When he sees scenery, buildings, people – or bikes – that inspire him as he rides, he can pull over and capture the images in water color paintings.
“I mostly paint [pictures of] bikes. I know bikes,” he said. “I’m trying to improve my landscapes and use of color, too.” The renaissance man turned philosophical in describing the escape that art provides: “The painting and the art is a place where my imagination and eccentricities can thrive safely.”
Keeping Up With Jones
Rob has always been a doodler, and most of his sketches have been of motorcycles and the crazy scooter tramps that ride and love them.
“In 2009, I started thinking about trying to design a comic strip,” he said. “I drew a character [named Jones] that reminded me of the guy I could have turned into. He rode my Shovelhead, exactly, and he never took off his sunglasses.”

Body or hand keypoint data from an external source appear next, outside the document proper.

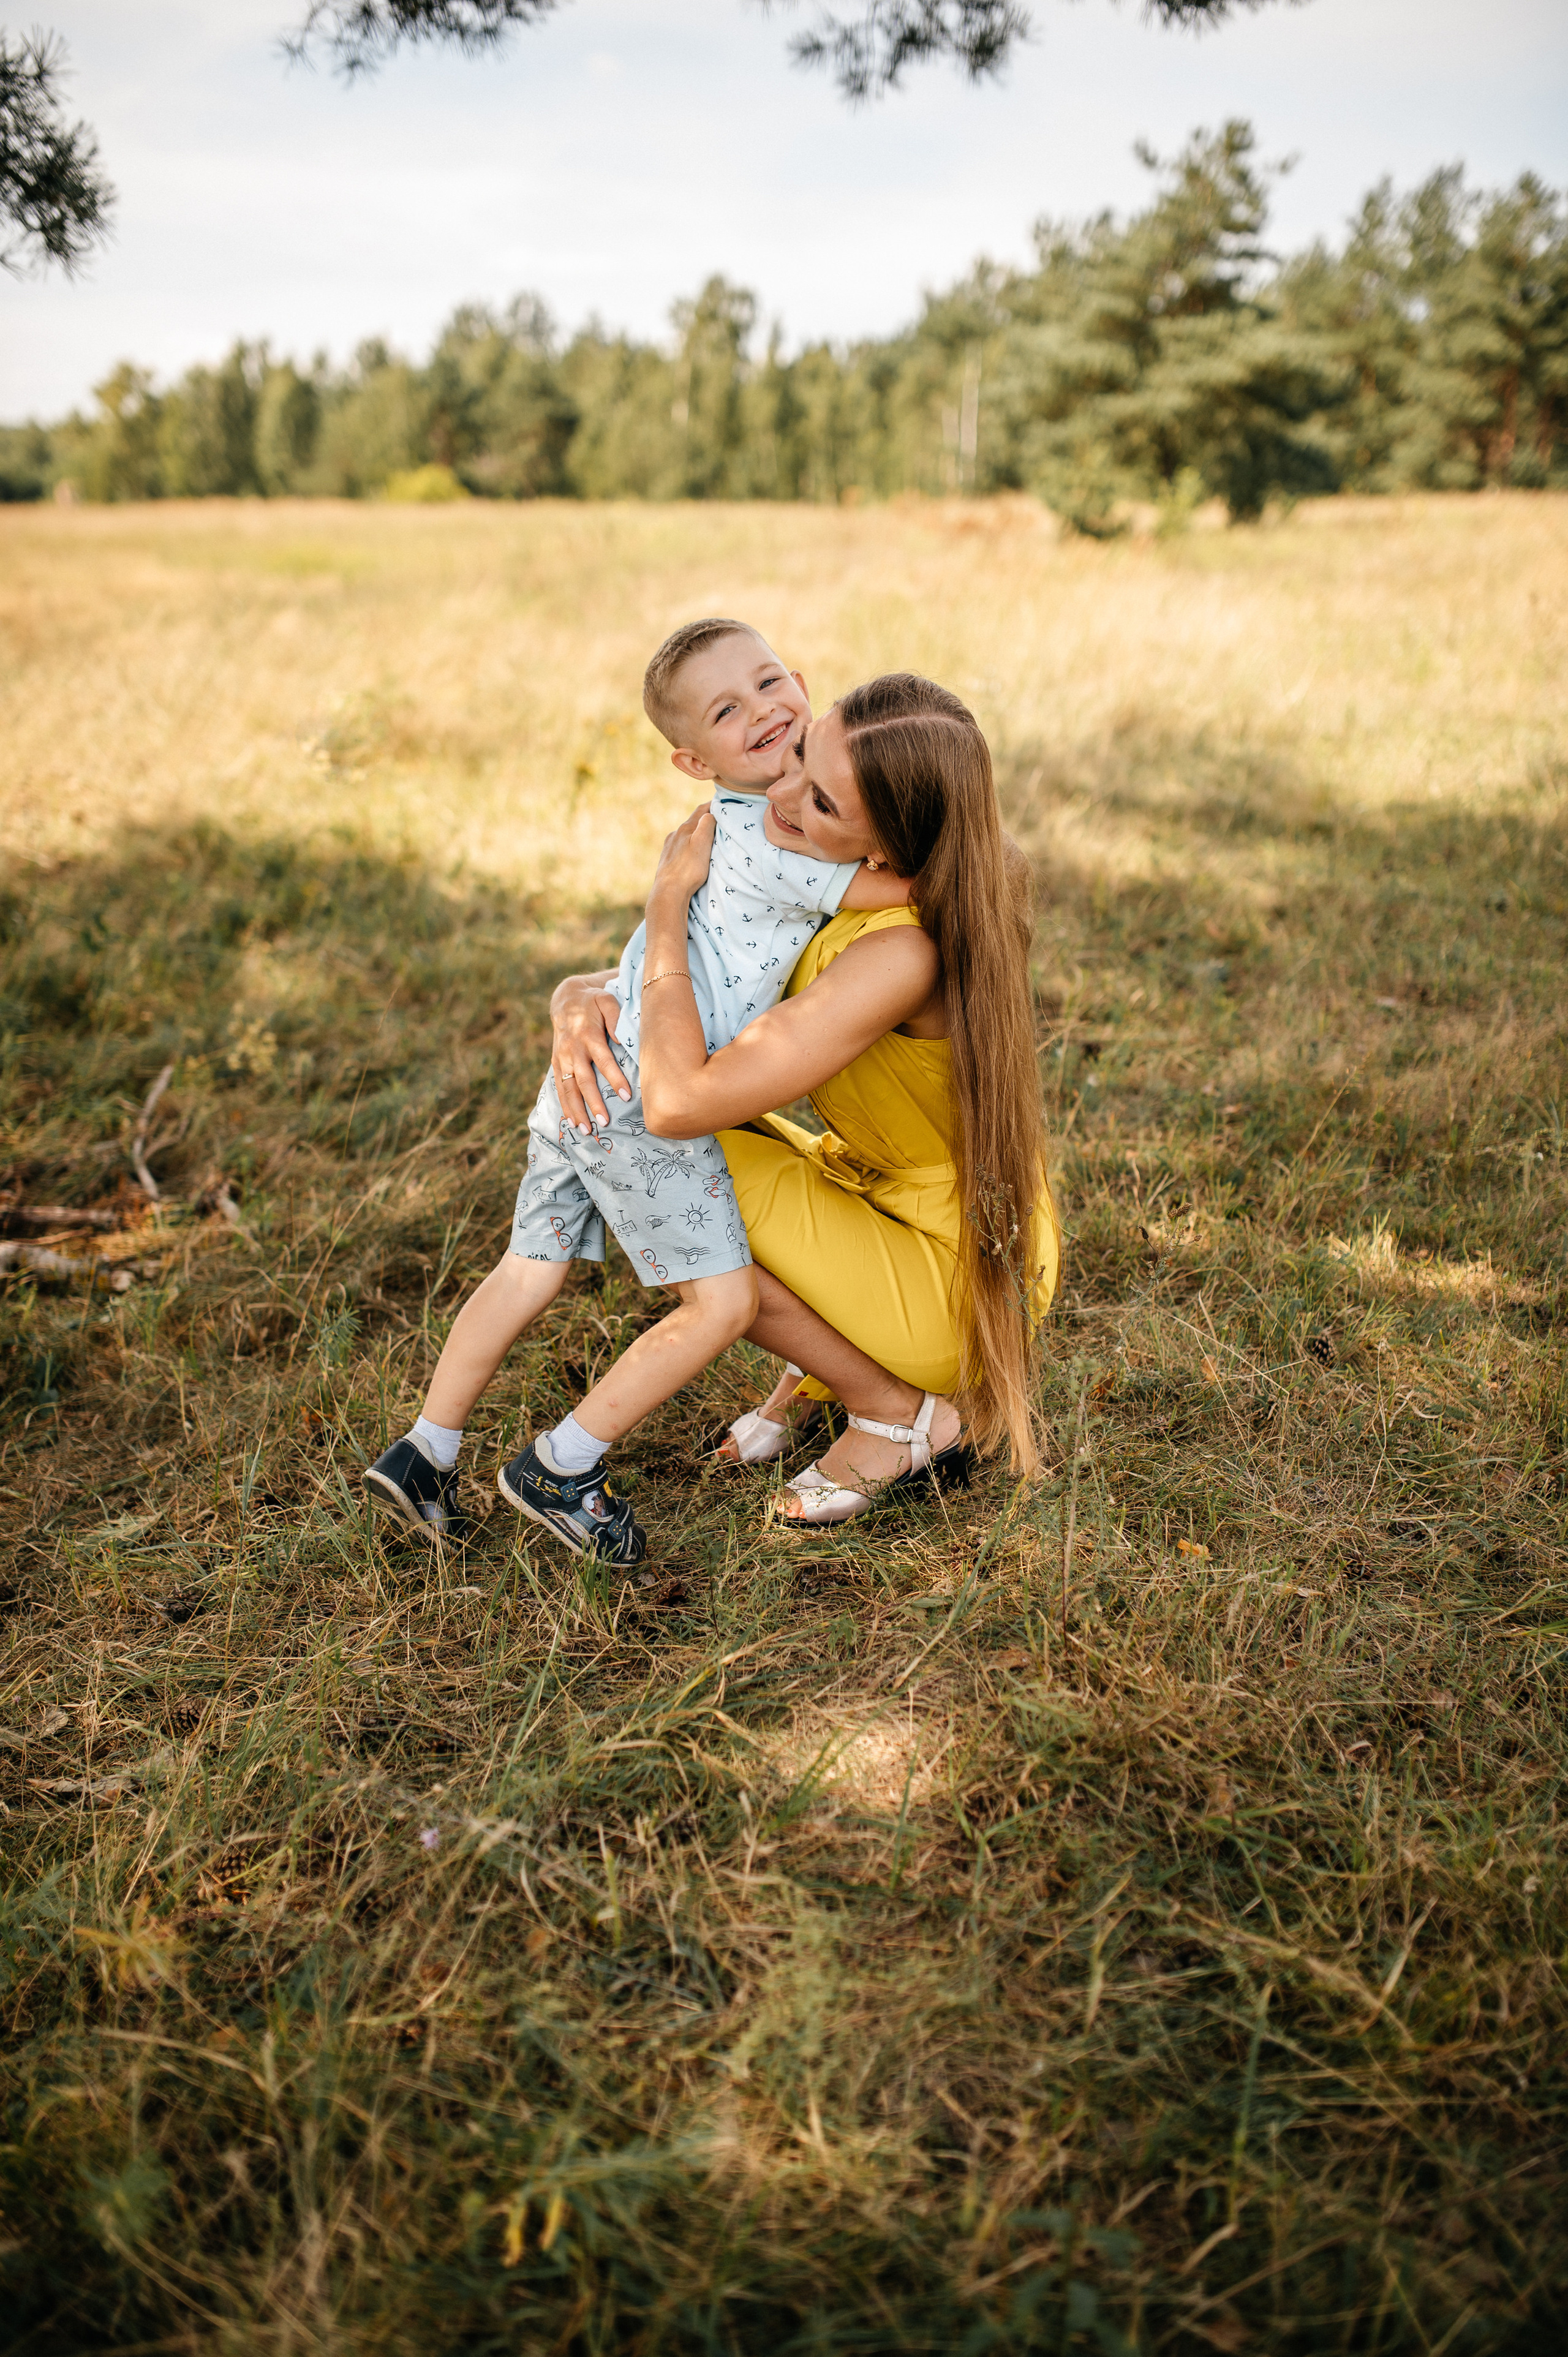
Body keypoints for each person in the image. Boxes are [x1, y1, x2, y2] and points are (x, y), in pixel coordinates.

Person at [361, 618, 903, 1561]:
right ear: (694, 762)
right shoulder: (783, 839)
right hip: (641, 1100)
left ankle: (425, 1451)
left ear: (805, 683)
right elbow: (902, 888)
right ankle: (563, 1465)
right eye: (729, 713)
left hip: (588, 1074)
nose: (764, 713)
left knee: (531, 1268)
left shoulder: (732, 823)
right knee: (723, 1307)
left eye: (772, 684)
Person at [549, 673, 1059, 1523]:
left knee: (651, 1149)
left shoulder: (902, 952)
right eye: (796, 755)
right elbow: (692, 993)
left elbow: (678, 1102)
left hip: (955, 1269)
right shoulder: (827, 866)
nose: (779, 793)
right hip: (882, 1194)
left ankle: (895, 1416)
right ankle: (825, 1372)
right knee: (657, 1122)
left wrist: (667, 904)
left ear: (887, 854)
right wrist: (574, 996)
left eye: (818, 799)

Rob showed samples of the strip, “Keeping Up With Jones,” to Terry Roorda, editor of Thunder Press magazine, who liked the work. “Terry told me, ‘I can’t make you rich, but I can make you famous,’ and they [Thunder Press] have run the strip for six years now. . . . I would say the strip is mildly amusing and sometimes well drawn,” Rob laughed in self-deprecating fashion.
You can see Rob’s work at www.cartoonthunder.net. “Jones” is also available on the Cartoon Thunder Facebook and Instagram pages.
So yes, “Mr. Campbell” is a teacher, a parent – an adult. But with his many varied passions, he’s anything but a regular guy, and he’s far from boring.
And if you see a tall man painting near a Cross Country parked alongside a scenic road, it might be Rob Campbell. He could be painting his alter ego “Jones” on some twisties, or his subject could be his Cross Country, with its massive saddlebags and – for a guy who is 6’, 5” – its glorious leg room.